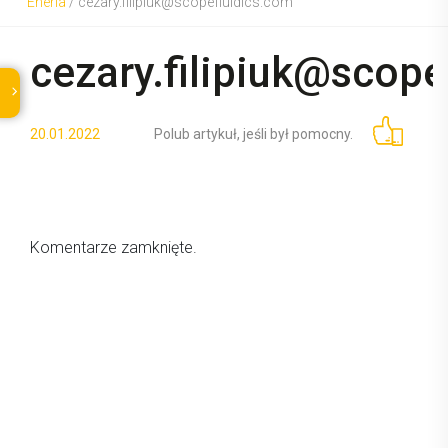
Eneria
/
cezary.filipiuk@scopefluidics.com
cezary.filipiuk@scope
20.01.2022
Polub artykuł, jeśli był pomocny.
Komentarze zamknięte.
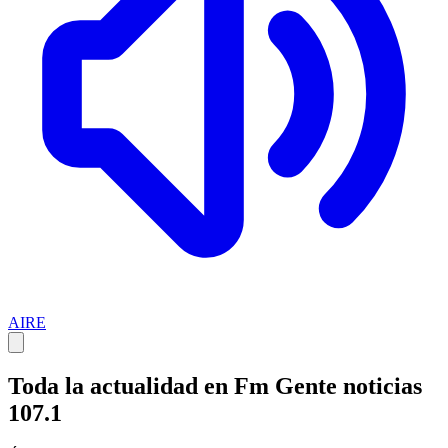
AIRE
Toda la actualidad en Fm Gente noticias
107.1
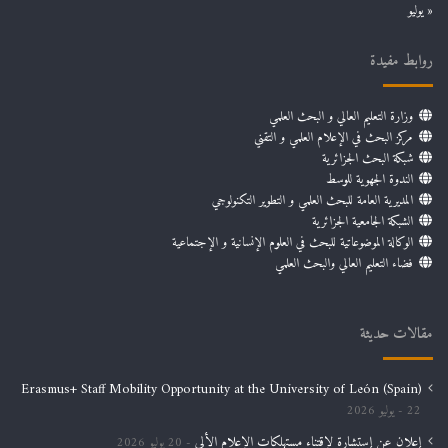
« يوليو
روابط مفيدة
وزارة التعليم العالي و البحث العلمي
مركز البحث في الإعلام العلمي و التقني
شبكة البحث الجزائرية
الندوة الجهوية للوسط
المديرية العامة للبحث العلمي و التطوير التكنولوجي
الشبكة الجامعية الجزائرية
الوكالة الموضوعاتية للبحث في العلوم الإنسانية و الإجتماعية
فضاء التعليم العالي والبحث العلمي
مقالات حديثة
Erasmus+ Staff Mobility Opportunity at the University of León (Spain)
22 يوليو 2026
إعلان عن إستشارة لإقتناء مستهلكات الإعلام الألي
20 يوليو 2026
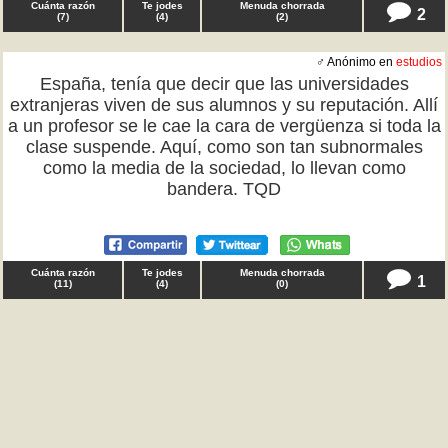
Cuánta razón
Te jodes
Menuda chorrada
2
(
7
)
(
4
)
(
2
)
♂ Anónimo en
estudios
España, tenía que decir que las universidades
extranjeras viven de sus alumnos y su reputación. Allí
a un profesor se le cae la cara de vergüenza si toda la
clase suspende. Aquí, como son tan subnormales
como la media de la sociedad, lo llevan como
bandera. TQD
Cuánta razón
Te jodes
Menuda chorrada
1
(
11
)
(
4
)
(
0
)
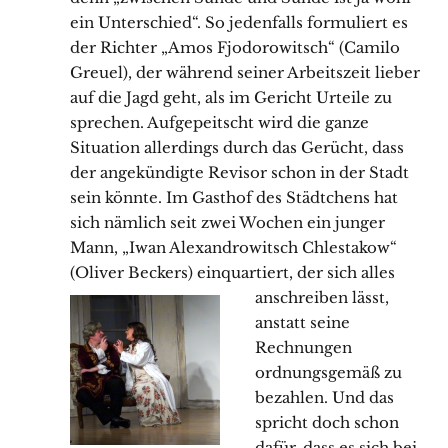
ein Unterschied“. So jedenfalls formuliert es
der Richter „Amos Fjodorowitsch“ (Camilo
Greuel), der während seiner Arbeitszeit lieber
auf die Jagd geht, als im Gericht Urteile zu
sprechen. Aufgepeitscht wird die ganze
Situation allerdings durch das Gerücht, dass
der angekündigte Revisor schon in der Stadt
sein könnte. Im Gasthof des Städtchens hat
sich nämlich seit zwei Wochen ein junger
Mann, „Iwan Alexandrowitsch Chlestakow“
(Oliver Beckers) einquartiert, der sich
alles
anschreiben lässt,
anstatt seine
Rechnungen
ordnungsgemäß zu
bezahlen. Und das
spricht doch schon
dafür, dass es sich bei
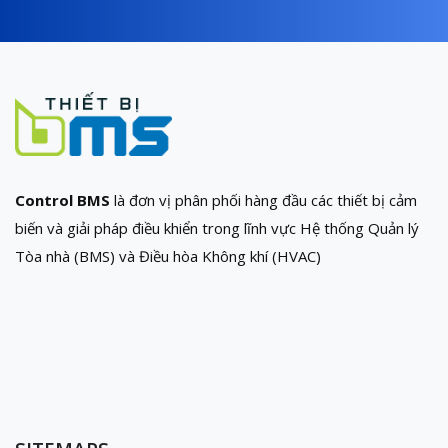
Control BMS
là đơn vị phân phối hàng đầu các thiết bị cảm
biến và giải pháp điều khiển trong lĩnh vực Hệ thống Quản lý
Tòa nhà (BMS) và Điều hòa Không khí (HVAC)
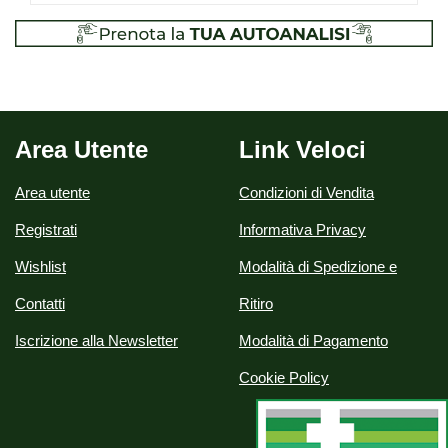
Area Utente
Link Veloci
Area utente
Condizioni di Vendita
Registrati
Informativa Privacy
Wishlist
Modalità di Spedizione e
Contatti
Ritiro
Iscrizione alla Newsletter
Modalità di Pagamento
Cookie Policy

....

— About this task —
Take the lines above starting at the one containing "شبكة البحث الجزائرية" and ending at the one containing "Condizioni di Vendita", and print them again exactly, without pictures.

— Answer space —
شبكة البحث الجزائرية
الندوة الجهوية للوسط
المديرية العامة للبحث العلمي و التطوير التكنولوجي
الشبكة الجامعية الجزائرية
الوكالة الموضوعاتية للبحث في العلوم الإنسانية و الإجتماعية
فضاء التعليم العالي والبحث العلمي
مقالات حديثة
Erasmus+ Staff Mobility Opportunity at the University of León (Spain)
22 يوليو 2026
إعلان عن إستشارة لإقتناء مستهلكات الإعلام الألي
20 يوليو 2026
Cuánta razón
Te jodes
Menuda chorrada
2
(
7
)
(
4
)
(
2
)
♂ Anónimo en
estudios
España, tenía que decir que las universidades
extranjeras viven de sus alumnos y su reputación. Allí
a un profesor se le cae la cara de vergüenza si toda la
clase suspende. Aquí, como son tan subnormales
como la media de la sociedad, lo llevan como
bandera. TQD
Cuánta razón
Te jodes
Menuda chorrada
1
(
11
)
(
4
)
(
0
)
ein Unterschied“. So jedenfalls formuliert es
der Richter „Amos Fjodorowitsch“ (Camilo
Greuel), der während seiner Arbeitszeit lieber
auf die Jagd geht, als im Gericht Urteile zu
sprechen. Aufgepeitscht wird die ganze
Situation allerdings durch das Gerücht, dass
der angekündigte Revisor schon in der Stadt
sein könnte. Im Gasthof des Städtchens hat
sich nämlich seit zwei Wochen ein junger
Mann, „Iwan Alexandrowitsch Chlestakow“
(Oliver Beckers) einquartiert, der sich
alles
anschreiben lässt,
anstatt seine
Rechnungen
ordnungsgemäß zu
bezahlen. Und das
spricht doch schon
dafür, dass es sich bei
Control BMS
là đơn vị phân phối hàng đầu các thiết bị cảm
biến và giải pháp điều khiển trong lĩnh vực Hệ thống Quản lý
Tòa nhà (BMS) và Điều hòa Không khí (HVAC)
Area Utente
Link Veloci
Area utente
Condizioni di Vendita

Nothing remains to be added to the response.